● **BRIEF**:
Please transcribe all of the records precisely.
*** LISTED ENTRIES ***
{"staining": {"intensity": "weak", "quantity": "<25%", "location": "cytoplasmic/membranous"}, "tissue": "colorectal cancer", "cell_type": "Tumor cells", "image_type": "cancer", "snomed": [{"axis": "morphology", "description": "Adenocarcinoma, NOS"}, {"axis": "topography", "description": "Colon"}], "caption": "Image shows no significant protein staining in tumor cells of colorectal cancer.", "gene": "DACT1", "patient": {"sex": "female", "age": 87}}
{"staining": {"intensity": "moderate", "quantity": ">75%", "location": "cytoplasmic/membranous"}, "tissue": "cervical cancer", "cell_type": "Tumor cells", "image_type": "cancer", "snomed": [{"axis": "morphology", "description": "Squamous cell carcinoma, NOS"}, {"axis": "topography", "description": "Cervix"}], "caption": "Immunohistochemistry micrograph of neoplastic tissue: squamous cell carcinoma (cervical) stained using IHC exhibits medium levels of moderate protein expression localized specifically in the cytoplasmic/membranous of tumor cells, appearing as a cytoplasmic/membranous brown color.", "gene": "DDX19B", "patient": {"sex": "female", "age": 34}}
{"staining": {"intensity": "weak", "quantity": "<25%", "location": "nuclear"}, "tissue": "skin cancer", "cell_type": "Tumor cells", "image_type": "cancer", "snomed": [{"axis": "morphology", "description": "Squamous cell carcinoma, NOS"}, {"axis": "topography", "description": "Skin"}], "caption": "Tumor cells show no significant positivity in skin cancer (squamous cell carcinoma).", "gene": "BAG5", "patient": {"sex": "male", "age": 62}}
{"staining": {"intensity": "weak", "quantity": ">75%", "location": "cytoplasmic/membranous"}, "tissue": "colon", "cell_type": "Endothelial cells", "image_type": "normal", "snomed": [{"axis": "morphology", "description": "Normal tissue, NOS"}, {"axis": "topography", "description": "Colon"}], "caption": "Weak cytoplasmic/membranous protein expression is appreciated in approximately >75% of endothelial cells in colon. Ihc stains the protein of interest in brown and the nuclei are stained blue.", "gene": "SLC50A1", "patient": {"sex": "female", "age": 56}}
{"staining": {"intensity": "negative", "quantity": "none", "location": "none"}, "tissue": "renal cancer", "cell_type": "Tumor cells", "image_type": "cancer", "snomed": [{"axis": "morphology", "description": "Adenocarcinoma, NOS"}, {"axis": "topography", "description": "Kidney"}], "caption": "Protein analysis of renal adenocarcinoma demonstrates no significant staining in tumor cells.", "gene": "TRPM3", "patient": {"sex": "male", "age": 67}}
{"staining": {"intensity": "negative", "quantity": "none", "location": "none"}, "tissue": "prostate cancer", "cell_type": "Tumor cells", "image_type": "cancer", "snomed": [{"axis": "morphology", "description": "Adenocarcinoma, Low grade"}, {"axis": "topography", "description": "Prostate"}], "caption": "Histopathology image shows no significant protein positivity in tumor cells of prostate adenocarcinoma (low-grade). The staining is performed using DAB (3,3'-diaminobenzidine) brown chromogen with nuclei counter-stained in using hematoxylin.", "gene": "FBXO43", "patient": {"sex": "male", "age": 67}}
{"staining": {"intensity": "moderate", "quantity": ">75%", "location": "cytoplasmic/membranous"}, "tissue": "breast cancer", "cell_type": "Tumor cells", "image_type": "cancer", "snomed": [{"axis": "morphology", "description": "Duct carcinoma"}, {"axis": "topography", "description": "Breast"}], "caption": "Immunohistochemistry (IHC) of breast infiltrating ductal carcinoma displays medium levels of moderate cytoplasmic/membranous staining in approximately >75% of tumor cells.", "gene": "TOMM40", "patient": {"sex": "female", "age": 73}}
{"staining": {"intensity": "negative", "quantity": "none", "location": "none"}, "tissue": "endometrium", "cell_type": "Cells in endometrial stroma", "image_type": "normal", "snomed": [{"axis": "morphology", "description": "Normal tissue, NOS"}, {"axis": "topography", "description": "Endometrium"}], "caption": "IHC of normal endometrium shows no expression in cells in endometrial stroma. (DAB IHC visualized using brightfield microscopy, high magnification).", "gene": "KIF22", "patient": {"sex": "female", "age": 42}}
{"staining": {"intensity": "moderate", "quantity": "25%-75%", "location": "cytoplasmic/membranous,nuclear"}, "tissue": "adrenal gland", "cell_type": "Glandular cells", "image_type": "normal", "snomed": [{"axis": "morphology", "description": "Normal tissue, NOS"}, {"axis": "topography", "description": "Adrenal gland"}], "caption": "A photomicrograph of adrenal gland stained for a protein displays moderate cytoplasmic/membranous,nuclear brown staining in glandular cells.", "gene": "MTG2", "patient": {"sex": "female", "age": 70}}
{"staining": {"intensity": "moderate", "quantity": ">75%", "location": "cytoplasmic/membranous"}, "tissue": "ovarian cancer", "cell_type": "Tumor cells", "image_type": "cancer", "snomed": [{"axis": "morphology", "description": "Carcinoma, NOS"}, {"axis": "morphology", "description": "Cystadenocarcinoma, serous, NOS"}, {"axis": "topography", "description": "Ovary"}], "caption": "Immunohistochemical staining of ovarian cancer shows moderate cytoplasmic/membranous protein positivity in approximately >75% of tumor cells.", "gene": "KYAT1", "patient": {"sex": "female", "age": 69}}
***
● **SOLUTION BELOW**:
{"staining": {"intensity": "weak", "quantity": "<25%", "location": "cytoplasmic/membranous"}, "tissue": "colorectal cancer", "cell_type": "Tumor cells", "image_type": "cancer", "snomed": [{"axis": "morphology", "description": "Adenocarcinoma, NOS"}, {"axis": "topography", "description": "Colon"}], "caption": "Image shows no significant protein staining in tumor cells of colorectal cancer.", "gene": "DACT1", "patient": {"sex": "female", "age": 87}}
{"staining": {"intensity": "moderate", "quantity": ">75%", "location": "cytoplasmic/membranous"}, "tissue": "cervical cancer", "cell_type": "Tumor cells", "image_type": "cancer", "snomed": [{"axis": "morphology", "description": "Squamous cell carcinoma, NOS"}, {"axis": "topography", "description": "Cervix"}], "caption": "Immunohistochemistry micrograph of neoplastic tissue: squamous cell carcinoma (cervical) stained using IHC exhibits medium levels of moderate protein expression localized specifically in the cytoplasmic/membranous of tumor cells, appearing as a cytoplasmic/membranous brown color.", "gene": "DDX19B", "patient": {"sex": "female", "age": 34}}
{"staining": {"intensity": "weak", "quantity": "<25%", "location": "nuclear"}, "tissue": "skin cancer", "cell_type": "Tumor cells", "image_type": "cancer", "snomed": [{"axis": "morphology", "description": "Squamous cell carcinoma, NOS"}, {"axis": "topography", "description": "Skin"}], "caption": "Tumor cells show no significant positivity in skin cancer (squamous cell carcinoma).", "gene": "BAG5", "patient": {"sex": "male", "age": 62}}
{"staining": {"intensity": "weak", "quantity": ">75%", "location": "cytoplasmic/membranous"}, "tissue": "colon", "cell_type": "Endothelial cells", "image_type": "normal", "snomed": [{"axis": "morphology", "description": "Normal tissue, NOS"}, {"axis": "topography", "description": "Colon"}], "caption": "Weak cytoplasmic/membranous protein expression is appreciated in approximately >75% of endothelial cells in colon. Ihc stains the protein of interest in brown and the nuclei are stained blue.", "gene": "SLC50A1", "patient": {"sex": "female", "age": 56}}
{"staining": {"intensity": "negative", "quantity": "none", "location": "none"}, "tissue": "renal cancer", "cell_type": "Tumor cells", "image_type": "cancer", "snomed": [{"axis": "morphology", "description": "Adenocarcinoma, NOS"}, {"axis": "topography", "description": "Kidney"}], "caption": "Protein analysis of renal adenocarcinoma demonstrates no significant staining in tumor cells.", "gene": "TRPM3", "patient": {"sex": "male", "age": 67}}
{"staining": {"intensity": "negative", "quantity": "none", "location": "none"}, "tissue": "prostate cancer", "cell_type": "Tumor cells", "image_type": "cancer", "snomed": [{"axis": "morphology", "description": "Adenocarcinoma, Low grade"}, {"axis": "topography", "description": "Prostate"}], "caption": "Histopathology image shows no significant protein positivity in tumor cells of prostate adenocarcinoma (low-grade). The staining is performed using DAB (3,3'-diaminobenzidine) brown chromogen with nuclei counter-stained in using hematoxylin.", "gene": "FBXO43", "patient": {"sex": "male", "age": 67}}
{"staining": {"intensity": "moderate", "quantity": ">75%", "location": "cytoplasmic/membranous"}, "tissue": "breast cancer", "cell_type": "Tumor cells", "image_type": "cancer", "snomed": [{"axis": "morphology", "description": "Duct carcinoma"}, {"axis": "topography", "description": "Breast"}], "caption": "Immunohistochemistry (IHC) of breast infiltrating ductal carcinoma displays medium levels of moderate cytoplasmic/membranous staining in approximately >75% of tumor cells.", "gene": "TOMM40", "patient": {"sex": "female", "age": 73}}
{"staining": {"intensity": "negative", "quantity": "none", "location": "none"}, "tissue": "endometrium", "cell_type": "Cells in endometrial stroma", "image_type": "normal", "snomed": [{"axis": "morphology", "description": "Normal tissue, NOS"}, {"axis": "topography", "description": "Endometrium"}], "caption": "IHC of normal endometrium shows no expression in cells in endometrial stroma. (DAB IHC visualized using brightfield microscopy, high magnification).", "gene": "KIF22", "patient": {"sex": "female", "age": 42}}
{"staining": {"intensity": "moderate", "quantity": "25%-75%", "location": "cytoplasmic/membranous,nuclear"}, "tissue": "adrenal gland", "cell_type": "Glandular cells", "image_type": "normal", "snomed": [{"axis": "morphology", "description": "Normal tissue, NOS"}, {"axis": "topography", "description": "Adrenal gland"}], "caption": "A photomicrograph of adrenal gland stained for a protein displays moderate cytoplasmic/membranous,nuclear brown staining in glandular cells.", "gene": "MTG2", "patient": {"sex": "female", "age": 70}}
{"staining": {"intensity": "moderate", "quantity": ">75%", "location": "cytoplasmic/membranous"}, "tissue": "ovarian cancer", "cell_type": "Tumor cells", "image_type": "cancer", "snomed": [{"axis": "morphology", "description": "Carcinoma, NOS"}, {"axis": "morphology", "description": "Cystadenocarcinoma, serous, NOS"}, {"axis": "topography", "description": "Ovary"}], "caption": "Immunohistochemical staining of ovarian cancer shows moderate cytoplasmic/membranous protein positivity in approximately >75% of tumor cells.", "gene": "KYAT1", "patient": {"sex": "female", "age": 69}}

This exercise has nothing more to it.